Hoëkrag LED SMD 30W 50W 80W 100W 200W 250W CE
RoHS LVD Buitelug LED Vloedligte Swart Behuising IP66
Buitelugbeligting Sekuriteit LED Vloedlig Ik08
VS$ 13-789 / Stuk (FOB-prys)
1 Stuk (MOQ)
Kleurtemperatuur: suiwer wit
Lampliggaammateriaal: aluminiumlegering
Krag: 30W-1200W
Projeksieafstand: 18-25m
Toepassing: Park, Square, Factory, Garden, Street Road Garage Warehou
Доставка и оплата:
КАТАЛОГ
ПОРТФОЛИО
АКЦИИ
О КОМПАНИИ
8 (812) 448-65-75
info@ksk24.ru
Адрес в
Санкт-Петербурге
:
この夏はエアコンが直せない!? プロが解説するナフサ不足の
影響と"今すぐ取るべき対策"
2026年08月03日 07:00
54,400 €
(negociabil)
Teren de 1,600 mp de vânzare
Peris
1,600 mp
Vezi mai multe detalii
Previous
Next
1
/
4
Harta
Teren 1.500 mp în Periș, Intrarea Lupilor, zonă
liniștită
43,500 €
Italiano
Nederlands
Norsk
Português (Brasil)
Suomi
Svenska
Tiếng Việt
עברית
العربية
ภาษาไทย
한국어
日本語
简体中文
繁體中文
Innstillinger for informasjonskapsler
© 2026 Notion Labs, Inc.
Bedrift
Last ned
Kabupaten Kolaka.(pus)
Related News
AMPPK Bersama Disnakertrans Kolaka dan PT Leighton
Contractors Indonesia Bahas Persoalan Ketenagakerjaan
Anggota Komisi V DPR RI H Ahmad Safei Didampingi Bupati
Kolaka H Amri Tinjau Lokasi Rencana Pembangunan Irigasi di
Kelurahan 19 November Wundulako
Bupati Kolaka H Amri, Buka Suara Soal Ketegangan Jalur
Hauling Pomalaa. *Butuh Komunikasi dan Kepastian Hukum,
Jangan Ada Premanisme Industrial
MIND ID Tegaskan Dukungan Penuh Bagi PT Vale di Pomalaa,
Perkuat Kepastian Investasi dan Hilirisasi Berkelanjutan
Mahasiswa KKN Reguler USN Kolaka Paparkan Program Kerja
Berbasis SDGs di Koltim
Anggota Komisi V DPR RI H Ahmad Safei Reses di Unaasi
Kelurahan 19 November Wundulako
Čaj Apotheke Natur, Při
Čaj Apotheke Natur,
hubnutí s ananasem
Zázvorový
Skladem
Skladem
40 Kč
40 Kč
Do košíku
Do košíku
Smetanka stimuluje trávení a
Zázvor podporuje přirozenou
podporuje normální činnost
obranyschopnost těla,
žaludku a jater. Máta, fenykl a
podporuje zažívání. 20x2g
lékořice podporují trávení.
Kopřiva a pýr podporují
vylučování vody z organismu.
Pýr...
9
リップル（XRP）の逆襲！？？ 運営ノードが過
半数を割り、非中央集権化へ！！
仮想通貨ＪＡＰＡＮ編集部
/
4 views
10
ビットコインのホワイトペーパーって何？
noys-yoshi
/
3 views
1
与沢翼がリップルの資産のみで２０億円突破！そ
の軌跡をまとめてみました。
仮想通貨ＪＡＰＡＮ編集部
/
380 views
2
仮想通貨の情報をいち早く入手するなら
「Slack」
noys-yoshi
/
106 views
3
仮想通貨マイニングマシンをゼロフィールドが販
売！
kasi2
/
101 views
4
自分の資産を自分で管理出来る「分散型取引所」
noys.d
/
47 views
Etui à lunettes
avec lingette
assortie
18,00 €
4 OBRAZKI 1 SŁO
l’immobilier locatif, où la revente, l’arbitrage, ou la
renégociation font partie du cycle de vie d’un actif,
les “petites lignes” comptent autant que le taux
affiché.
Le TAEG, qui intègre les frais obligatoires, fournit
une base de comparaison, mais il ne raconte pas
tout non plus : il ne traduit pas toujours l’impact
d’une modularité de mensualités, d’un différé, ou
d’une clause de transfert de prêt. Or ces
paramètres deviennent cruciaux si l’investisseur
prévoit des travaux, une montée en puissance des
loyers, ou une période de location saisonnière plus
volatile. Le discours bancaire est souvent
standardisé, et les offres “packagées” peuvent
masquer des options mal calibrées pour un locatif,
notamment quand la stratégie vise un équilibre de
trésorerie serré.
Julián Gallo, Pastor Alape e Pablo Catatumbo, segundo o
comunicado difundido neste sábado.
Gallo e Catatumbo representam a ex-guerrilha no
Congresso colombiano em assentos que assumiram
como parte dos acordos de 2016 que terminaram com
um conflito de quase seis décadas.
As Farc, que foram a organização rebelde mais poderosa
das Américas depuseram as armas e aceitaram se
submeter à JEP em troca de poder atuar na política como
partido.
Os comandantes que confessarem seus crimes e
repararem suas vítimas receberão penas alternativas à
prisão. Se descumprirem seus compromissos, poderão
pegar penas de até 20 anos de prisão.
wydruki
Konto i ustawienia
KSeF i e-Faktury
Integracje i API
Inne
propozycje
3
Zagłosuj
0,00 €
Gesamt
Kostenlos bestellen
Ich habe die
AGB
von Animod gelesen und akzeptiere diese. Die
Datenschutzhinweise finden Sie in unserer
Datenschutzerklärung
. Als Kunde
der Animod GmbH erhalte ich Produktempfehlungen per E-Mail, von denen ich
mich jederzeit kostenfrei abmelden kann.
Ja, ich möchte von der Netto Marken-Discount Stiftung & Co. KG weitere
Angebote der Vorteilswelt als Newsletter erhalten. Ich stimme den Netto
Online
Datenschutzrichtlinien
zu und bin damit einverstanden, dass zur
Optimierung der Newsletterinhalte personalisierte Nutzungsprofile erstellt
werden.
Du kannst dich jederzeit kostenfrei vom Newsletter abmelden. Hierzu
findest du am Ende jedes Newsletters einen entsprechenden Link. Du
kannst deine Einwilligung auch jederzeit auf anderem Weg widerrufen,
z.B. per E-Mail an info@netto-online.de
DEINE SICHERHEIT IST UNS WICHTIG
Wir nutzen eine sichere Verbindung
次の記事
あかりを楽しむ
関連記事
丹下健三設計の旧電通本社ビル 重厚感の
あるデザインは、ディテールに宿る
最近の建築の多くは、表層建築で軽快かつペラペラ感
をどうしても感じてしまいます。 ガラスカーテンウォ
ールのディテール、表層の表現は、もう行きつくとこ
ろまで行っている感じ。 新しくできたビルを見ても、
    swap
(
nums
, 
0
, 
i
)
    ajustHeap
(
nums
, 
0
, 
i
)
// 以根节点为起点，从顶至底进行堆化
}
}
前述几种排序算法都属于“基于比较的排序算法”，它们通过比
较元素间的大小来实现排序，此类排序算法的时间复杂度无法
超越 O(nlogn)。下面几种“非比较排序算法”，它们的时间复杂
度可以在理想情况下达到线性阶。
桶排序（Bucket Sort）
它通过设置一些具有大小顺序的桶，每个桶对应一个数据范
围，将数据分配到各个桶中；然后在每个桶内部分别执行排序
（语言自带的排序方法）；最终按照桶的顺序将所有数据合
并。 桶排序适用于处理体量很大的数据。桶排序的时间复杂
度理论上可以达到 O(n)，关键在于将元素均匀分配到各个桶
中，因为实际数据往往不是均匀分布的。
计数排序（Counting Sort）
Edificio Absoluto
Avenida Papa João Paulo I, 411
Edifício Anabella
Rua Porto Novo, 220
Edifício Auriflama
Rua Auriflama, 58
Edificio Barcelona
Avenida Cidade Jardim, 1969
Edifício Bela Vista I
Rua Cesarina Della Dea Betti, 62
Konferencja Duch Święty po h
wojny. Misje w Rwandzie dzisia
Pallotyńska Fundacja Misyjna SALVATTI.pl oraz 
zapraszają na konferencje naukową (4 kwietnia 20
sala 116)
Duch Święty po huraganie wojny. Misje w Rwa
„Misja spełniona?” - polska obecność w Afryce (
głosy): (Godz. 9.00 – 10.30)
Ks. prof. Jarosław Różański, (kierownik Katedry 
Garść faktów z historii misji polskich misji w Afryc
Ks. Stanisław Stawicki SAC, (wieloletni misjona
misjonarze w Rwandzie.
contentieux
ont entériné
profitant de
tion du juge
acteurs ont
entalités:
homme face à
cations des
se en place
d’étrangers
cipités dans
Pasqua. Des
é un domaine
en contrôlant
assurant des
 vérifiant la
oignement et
--------------------------------
Copy out every line from the first one down to and including the line with "Krag: 30W-1200W", keeping each one word for word.

** SOLVED PROBLEM **
Hoëkrag LED SMD 30W 50W 80W 100W 200W 250W CE
RoHS LVD Buitelug LED Vloedligte Swart Behuising IP66
Buitelugbeligting Sekuriteit LED Vloedlig Ik08
VS$ 13-789 / Stuk (FOB-prys)
1 Stuk (MOQ)
Kleurtemperatuur: suiwer wit
Lampliggaammateriaal: aluminiumlegering
Krag: 30W-1200W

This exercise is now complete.